Exercise details: The lines in the listing below are to be given again exactly, starting at the line holding "Figure 7. Correcting" and ending at the line holding "FIGURE9| Estimator fl". Do not include pictures.

[Opening Source material section]

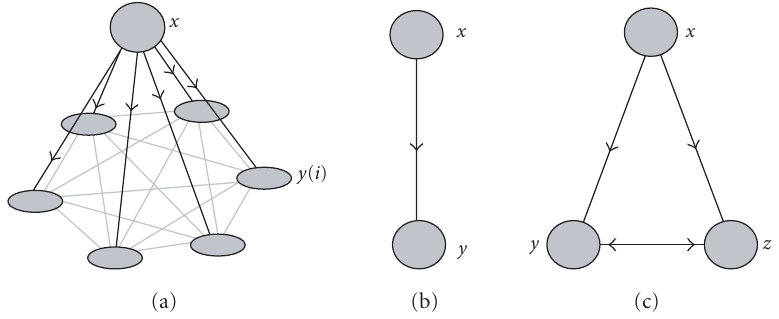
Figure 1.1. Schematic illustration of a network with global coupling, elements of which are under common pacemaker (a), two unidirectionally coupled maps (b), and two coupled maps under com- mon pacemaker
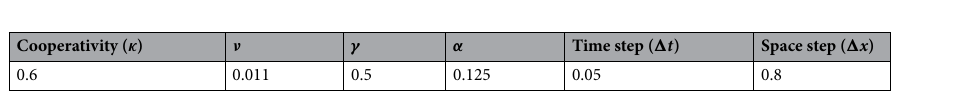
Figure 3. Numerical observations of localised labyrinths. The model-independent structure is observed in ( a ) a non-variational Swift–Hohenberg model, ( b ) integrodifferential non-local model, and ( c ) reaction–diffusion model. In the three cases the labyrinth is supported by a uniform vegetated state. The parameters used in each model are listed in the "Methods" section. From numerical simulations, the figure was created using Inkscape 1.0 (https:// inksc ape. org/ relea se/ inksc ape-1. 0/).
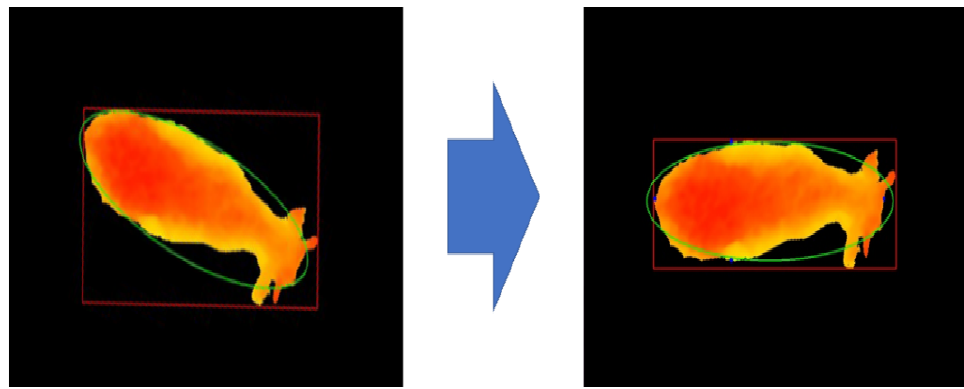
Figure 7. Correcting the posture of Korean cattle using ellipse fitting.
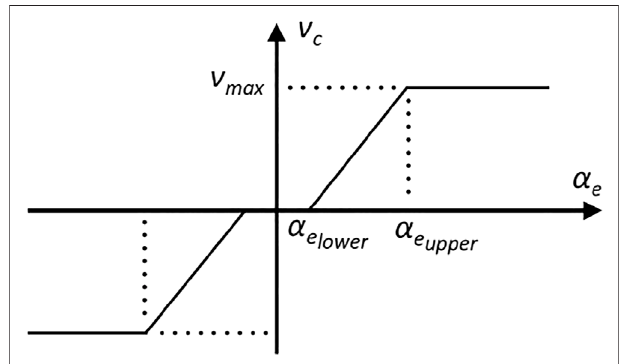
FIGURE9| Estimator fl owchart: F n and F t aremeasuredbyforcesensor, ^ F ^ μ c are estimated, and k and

[Closing Source material section]
[Opening Source material section]

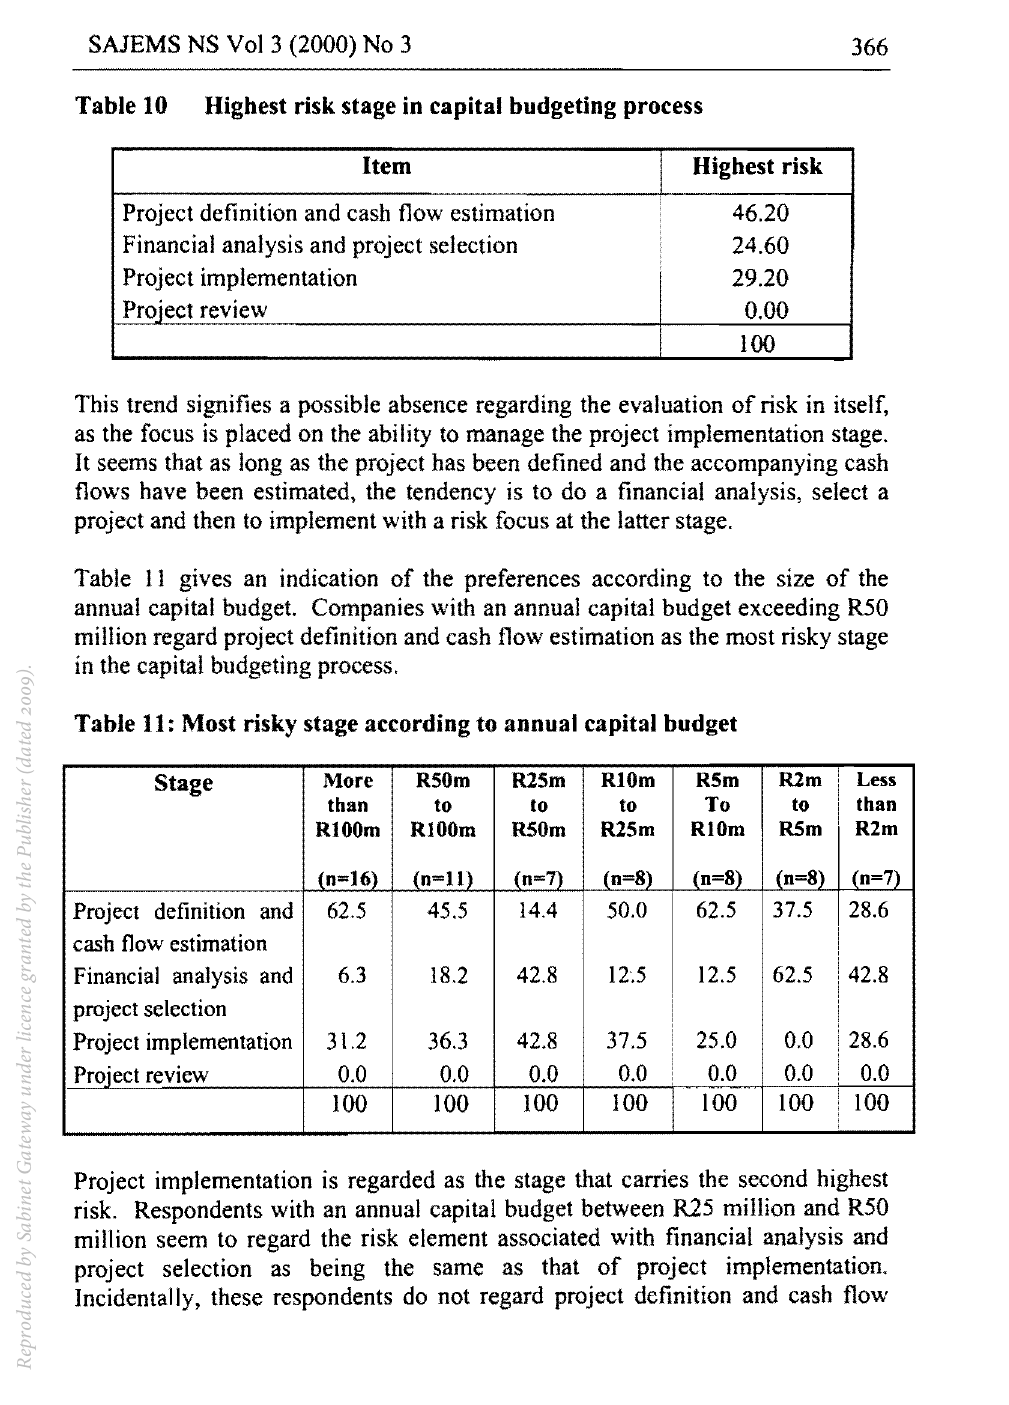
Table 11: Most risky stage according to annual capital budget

[Closing Source material section]
[Opening Source material section]

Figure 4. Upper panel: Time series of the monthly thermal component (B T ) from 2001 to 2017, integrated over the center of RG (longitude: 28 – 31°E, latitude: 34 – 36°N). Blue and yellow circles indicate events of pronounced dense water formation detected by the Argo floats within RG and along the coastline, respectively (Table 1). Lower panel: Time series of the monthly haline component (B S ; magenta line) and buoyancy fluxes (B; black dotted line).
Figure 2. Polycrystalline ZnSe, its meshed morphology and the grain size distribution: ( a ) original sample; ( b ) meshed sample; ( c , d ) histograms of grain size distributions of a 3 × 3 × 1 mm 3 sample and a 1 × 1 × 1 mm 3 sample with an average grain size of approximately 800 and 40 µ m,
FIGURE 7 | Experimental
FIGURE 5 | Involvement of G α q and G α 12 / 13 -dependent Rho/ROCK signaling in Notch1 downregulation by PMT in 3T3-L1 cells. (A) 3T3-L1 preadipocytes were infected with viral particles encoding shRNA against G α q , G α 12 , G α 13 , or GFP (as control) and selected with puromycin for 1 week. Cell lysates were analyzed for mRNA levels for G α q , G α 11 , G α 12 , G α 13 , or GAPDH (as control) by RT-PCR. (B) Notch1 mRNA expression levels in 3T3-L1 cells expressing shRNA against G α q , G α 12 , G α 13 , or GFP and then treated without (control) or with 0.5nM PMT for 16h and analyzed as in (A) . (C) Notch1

[Closing Source material section]

Response below:
Figure 7. Correcting the posture of Korean cattle using ellipse fitting.
FIGURE9| Estimator fl owchart: F n and F t aremeasuredbyforcesensor, ^ F ^ μ c are estimated, and k and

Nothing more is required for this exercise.